The political conflict within China is embodied within Li Elu’s family, and the various members of it (including Kwon, later revealed to be her husband) also embody stereotypes about “good Asians” and “bad Asians.” Miller, who specialized in playing villains and Asians, combines the two in his characterization of Kwon, pandering to Western assumptions about Asian inhumanity in the process.

There’s a lot of story in Peking Express, but as it’s a melodrama with all the improbabilities that implies, none of the details matter all that much. This film was popular in its day, but is a lot harder to enjoy today, given the plethora of stereotypes on display and the use of the world’s largest nation as a backdrop to the doings of some white people.

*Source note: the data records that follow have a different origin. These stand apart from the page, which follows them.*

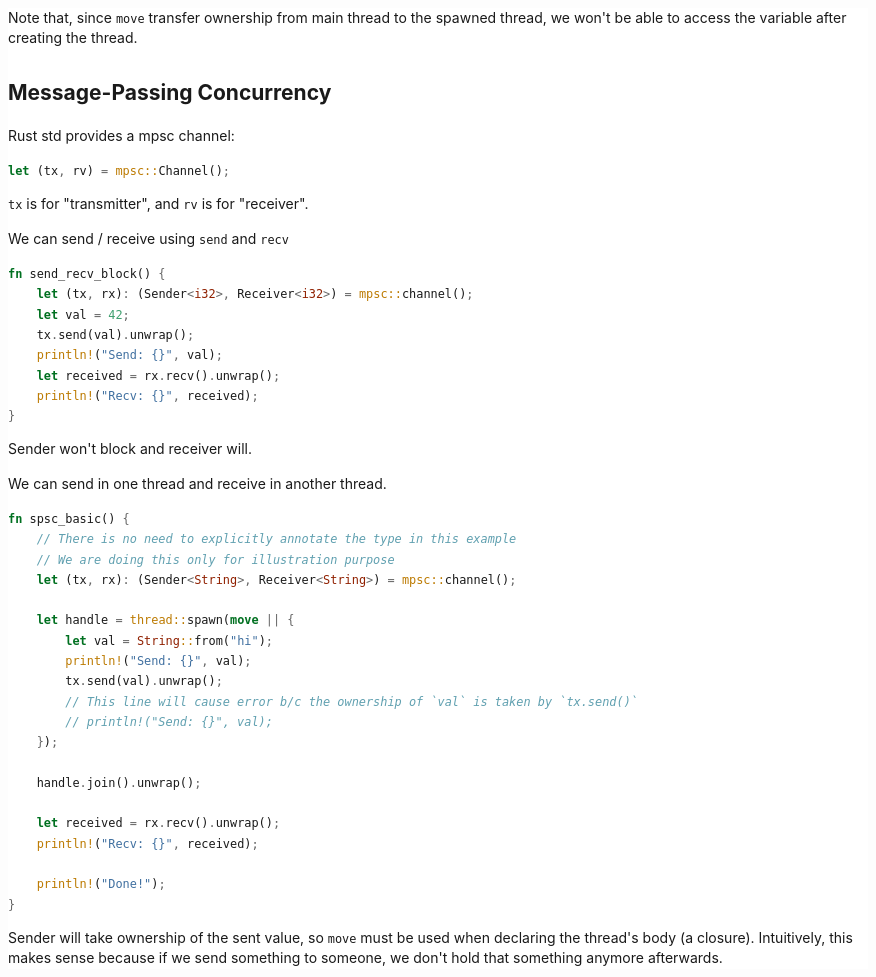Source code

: Note that, since `move` transfer ownership from main thread to the spawned thread, we won't be able to access the variable after creating the thread.

## Message-Passing Concurrency

Rust std provides a mpsc channel:

```rust
let (tx, rv) = mpsc::Channel();
```

`tx` is for "transmitter", and `rv` is for "receiver".

We can send / receive using `send` and `recv`

```rust
fn send_recv_block() {
    let (tx, rx): (Sender<i32>, Receiver<i32>) = mpsc::channel();
    let val = 42;
    tx.send(val).unwrap();
    println!("Send: {}", val);
    let received = rx.recv().unwrap();
    println!("Recv: {}", received);
}
```

Sender won't block and receiver will.

We can send in one thread and receive in another thread.

```rust
fn spsc_basic() {
    // There is no need to explicitly annotate the type in this example
    // We are doing this only for illustration purpose
    let (tx, rx): (Sender<String>, Receiver<String>) = mpsc::channel();

    let handle = thread::spawn(move || {
        let val = String::from("hi");
        println!("Send: {}", val);
        tx.send(val).unwrap();
        // This line will cause error b/c the ownership of `val` is taken by `tx.send()`
        // println!("Send: {}", val);
    });

    handle.join().unwrap();

    let received = rx.recv().unwrap();
    println!("Recv: {}", received);

    println!("Done!");
}
```

Sender will take ownership of the sent value, so `move` must be used when declaring the thread's body (a closure). Intuitively, this makes sense because if we send something to someone, we don't hold that something anymore afterwards.
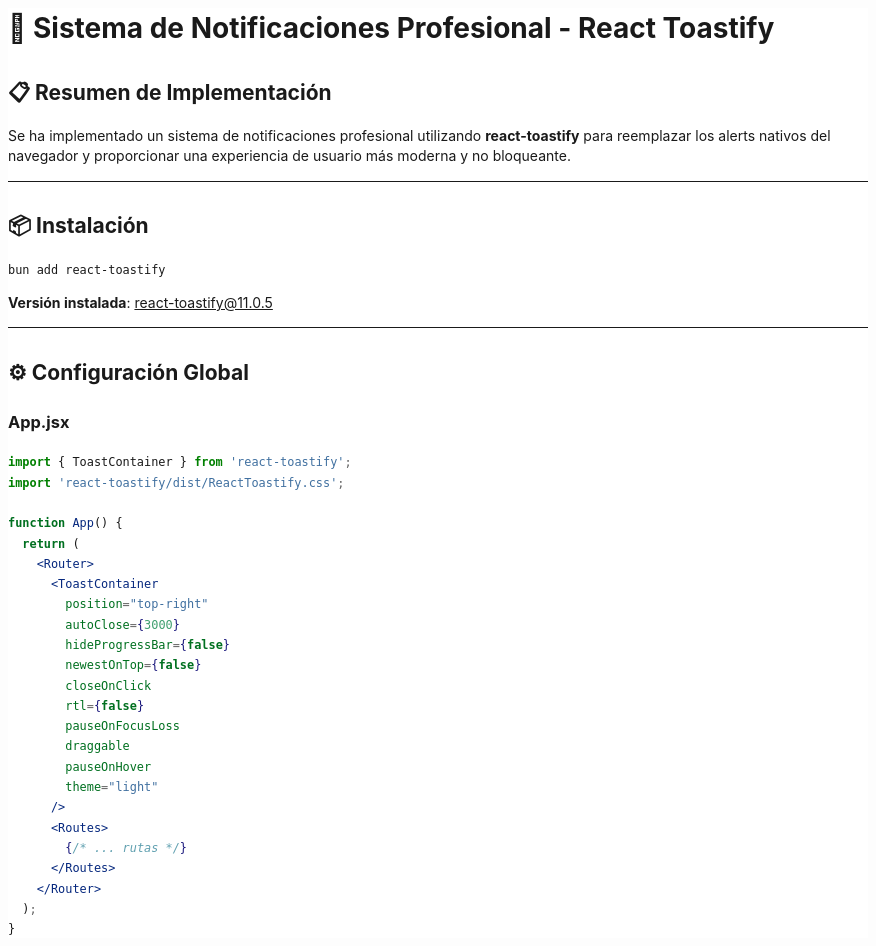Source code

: # 🔔 Sistema de Notificaciones Profesional - React Toastify

## 📋 Resumen de Implementación

Se ha implementado un sistema de notificaciones profesional utilizando **react-toastify** para reemplazar los alerts nativos del navegador y proporcionar una experiencia de usuario más moderna y no bloqueante.

---

## 📦 Instalación

```bash
bun add react-toastify
```

**Versión instalada**: react-toastify@11.0.5

---

## ⚙️ Configuración Global

### App.jsx

```jsx
import { ToastContainer } from 'react-toastify';
import 'react-toastify/dist/ReactToastify.css';

function App() {
  return (
    <Router>
      <ToastContainer
        position="top-right"
        autoClose={3000}
        hideProgressBar={false}
        newestOnTop={false}
        closeOnClick
        rtl={false}
        pauseOnFocusLoss
        draggable
        pauseOnHover
        theme="light"
      />
      <Routes>
        {/* ... rutas */}
      </Routes>
    </Router>
  );
}
```
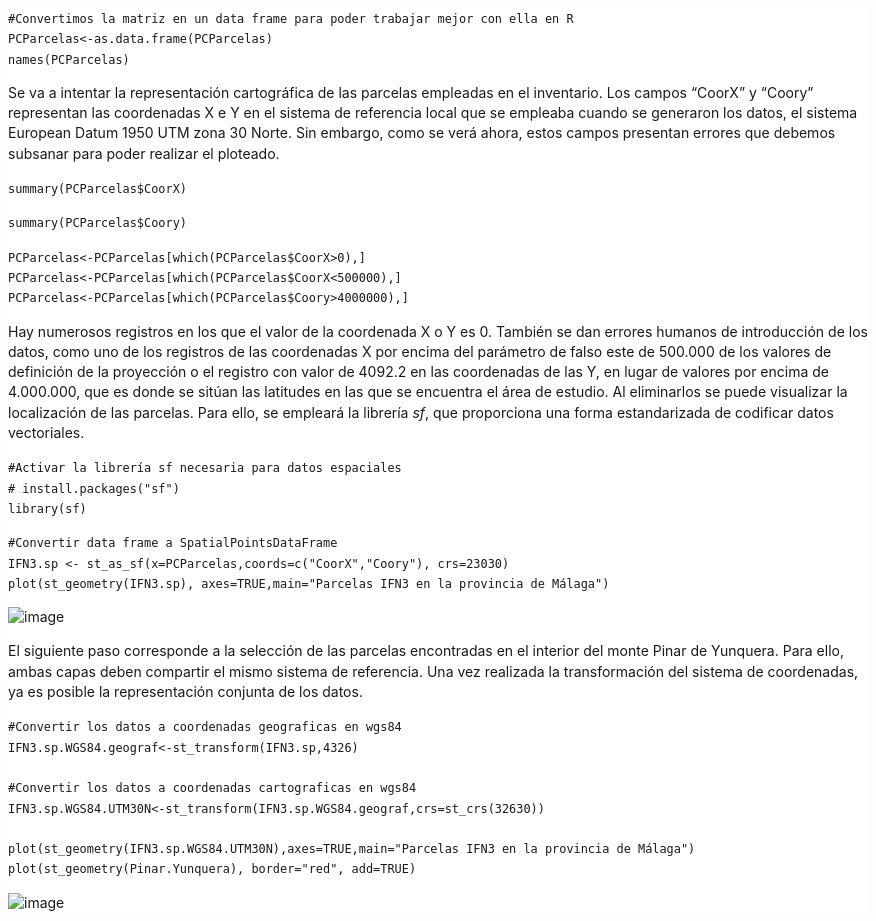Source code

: 
```{r}
#Convertimos la matriz en un data frame para poder trabajar mejor con ella en R
PCParcelas<-as.data.frame(PCParcelas)
names(PCParcelas)
```


Se va a intentar la representación cartográfica de las parcelas empleadas en el inventario. Los campos “CoorX” y “Coory” representan las coordenadas X e Y en el sistema de referencia local que se empleaba cuando se generaron los datos, el sistema European Datum 1950 UTM zona 30 Norte. Sin embargo, como se verá ahora, estos campos presentan errores que debemos subsanar para poder realizar el ploteado.

```{r}
summary(PCParcelas$CoorX)
```

```{r}
summary(PCParcelas$Coory)
```
```{r}
PCParcelas<-PCParcelas[which(PCParcelas$CoorX>0),]
PCParcelas<-PCParcelas[which(PCParcelas$CoorX<500000),]
PCParcelas<-PCParcelas[which(PCParcelas$Coory>4000000),]
```


Hay numerosos registros en los que el valor de la coordenada X o Y es 0. También se dan errores humanos de introducción de los datos, como uno de los registros de las coordenadas X por encima del parámetro de falso este de 500.000 de los valores de definición de la proyección o el registro con valor de 4092.2 en las coordenadas de las Y, en lugar de valores por encima de 4.000.000, que es donde se sitúan las latitudes en las que se encuentra el área de estudio. Al eliminarlos se puede visualizar la localización de las parcelas. Para ello, se empleará la librería *sf*, que proporciona una forma estandarizada de codificar datos vectoriales.

```{r}
#Activar la librería sf necesaria para datos espaciales
# install.packages("sf")
library(sf)
```

```{r}
#Convertir data frame a SpatialPointsDataFrame
IFN3.sp <- st_as_sf(x=PCParcelas,coords=c("CoorX","Coory"), crs=23030)
plot(st_geometry(IFN3.sp), axes=TRUE,main="Parcelas IFN3 en la provincia de Málaga")
```
![image](https://user-images.githubusercontent.com/100314590/163585762-88f01d2b-ed87-4c45-a727-36be8a61c495.png)

El siguiente paso corresponde a la selección de las parcelas encontradas en el interior del monte Pinar de Yunquera. Para ello, ambas capas deben compartir el mismo sistema de referencia. Una vez realizada la transformación del sistema de coordenadas, ya es posible la representación conjunta de los datos.

```{r}
#Convertir los datos a coordenadas geograficas en wgs84
IFN3.sp.WGS84.geograf<-st_transform(IFN3.sp,4326)

#Convertir los datos a coordenadas cartograficas en wgs84
IFN3.sp.WGS84.UTM30N<-st_transform(IFN3.sp.WGS84.geograf,crs=st_crs(32630))

plot(st_geometry(IFN3.sp.WGS84.UTM30N),axes=TRUE,main="Parcelas IFN3 en la provincia de Málaga")
plot(st_geometry(Pinar.Yunquera), border="red", add=TRUE)
```
![image](https://user-images.githubusercontent.com/100314590/163585894-d7d04b10-38ea-4d55-b6a9-cd384302fa06.png)
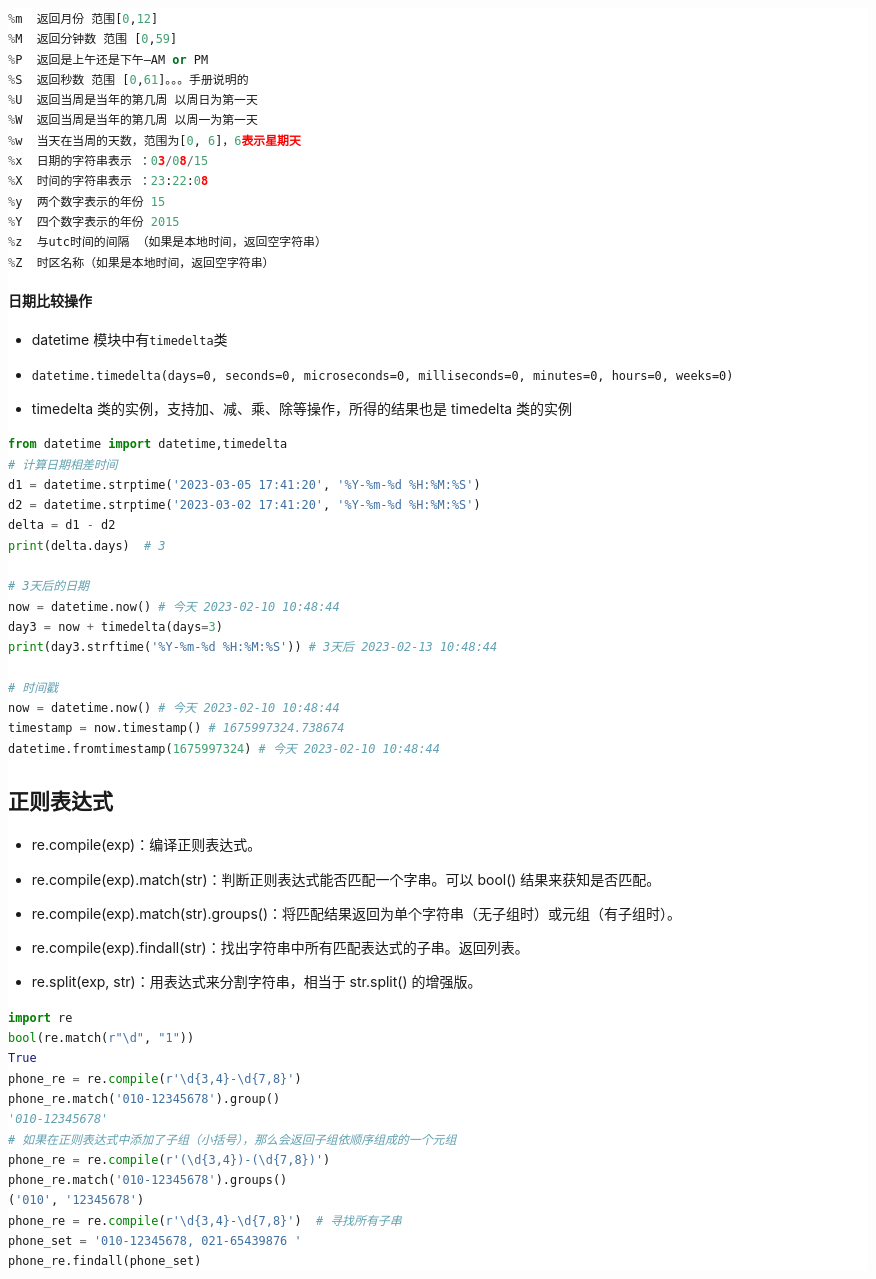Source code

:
 ```py
%m	返回月份 范围[0,12]
%M	返回分钟数 范围 [0,59]
%P	返回是上午还是下午–AM or PM
%S	返回秒数 范围 [0,61]。。。手册说明的
%U	返回当周是当年的第几周 以周日为第一天
%W	返回当周是当年的第几周 以周一为第一天
%w	当天在当周的天数，范围为[0, 6]，6表示星期天
%x	日期的字符串表示 ：03/08/15
%X	时间的字符串表示 ：23:22:08
%y	两个数字表示的年份 15
%Y	四个数字表示的年份 2015
%z	与utc时间的间隔 （如果是本地时间，返回空字符串）
%Z	时区名称（如果是本地时间，返回空字符串）
```

#### 日期比较操作

-   datetime 模块中有`timedelta`类

-   `datetime.timedelta(days=0, seconds=0, microseconds=0, milliseconds=0, minutes=0, hours=0, weeks=0)`

-   timedelta 类的实例，支持加、减、乘、除等操作，所得的结果也是 timedelta 类的实例

```py
from datetime import datetime,timedelta
# 计算日期相差时间
d1 = datetime.strptime('2023-03-05 17:41:20', '%Y-%m-%d %H:%M:%S')
d2 = datetime.strptime('2023-03-02 17:41:20', '%Y-%m-%d %H:%M:%S')
delta = d1 - d2
print(delta.days)  # 3

# 3天后的日期
now = datetime.now() # 今天 2023-02-10 10:48:44
day3 = now + timedelta(days=3)
print(day3.strftime('%Y-%m-%d %H:%M:%S')) # 3天后 2023-02-13 10:48:44

# 时间戳
now = datetime.now() # 今天 2023-02-10 10:48:44
timestamp = now.timestamp() # 1675997324.738674
datetime.fromtimestamp(1675997324) # 今天 2023-02-10 10:48:44
```

## 正则表达式

-   re.compile(exp)：编译正则表达式。
-   re.compile(exp).match(str)：判断正则表达式能否匹配一个字串。可以 bool() 结果来获知是否匹配。

-   re.compile(exp).match(str).groups()：将匹配结果返回为单个字符串（无子组时）或元组（有子组时）。
-   re.compile(exp).findall(str)：找出字符串中所有匹配表达式的子串。返回列表。

-   re.split(exp, str)：用表达式来分割字符串，相当于 str.split() 的增强版。

```py
import re
bool(re.match(r"\d", "1"))
True
phone_re = re.compile(r'\d{3,4}-\d{7,8}')
phone_re.match('010-12345678').group()
'010-12345678'
# 如果在正则表达式中添加了子组（小括号），那么会返回子组依顺序组成的一个元组
phone_re = re.compile(r'(\d{3,4})-(\d{7,8})')
phone_re.match('010-12345678').groups()
('010', '12345678')
phone_re = re.compile(r'\d{3,4}-\d{7,8}')  # 寻找所有子串
phone_set = '010-12345678, 021-65439876 '
phone_re.findall(phone_set)
```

The best approach may be to consider it as an example of how America’s Cold War anxieties were reflected on screen in an apparently quite different context, as well as a guide to the kind of stereotyping accepted without question by mainstream audiences in the day. You could also interpret it, as does Eddy Von Mueller on the commentary track, as a Hollywood reflection of the Korean War, which was ongoing when this film was released. Or you can forget all that and just enjoy Peking Express for its technical expertise—the art direction by Franz Bachelin and Hal Pereira and cinematography by Charles Lang give the film an expansive feel that could almost make you forget it was shot on the Paramount lot in California. | Sarah Boslaugh

Peking Express is distributed on DVD and Blu-ray by Kino Lorber. The main extra on the disc is an informative audio commentary by film historian Eddy Von Mueller; there are also the trailers for six films.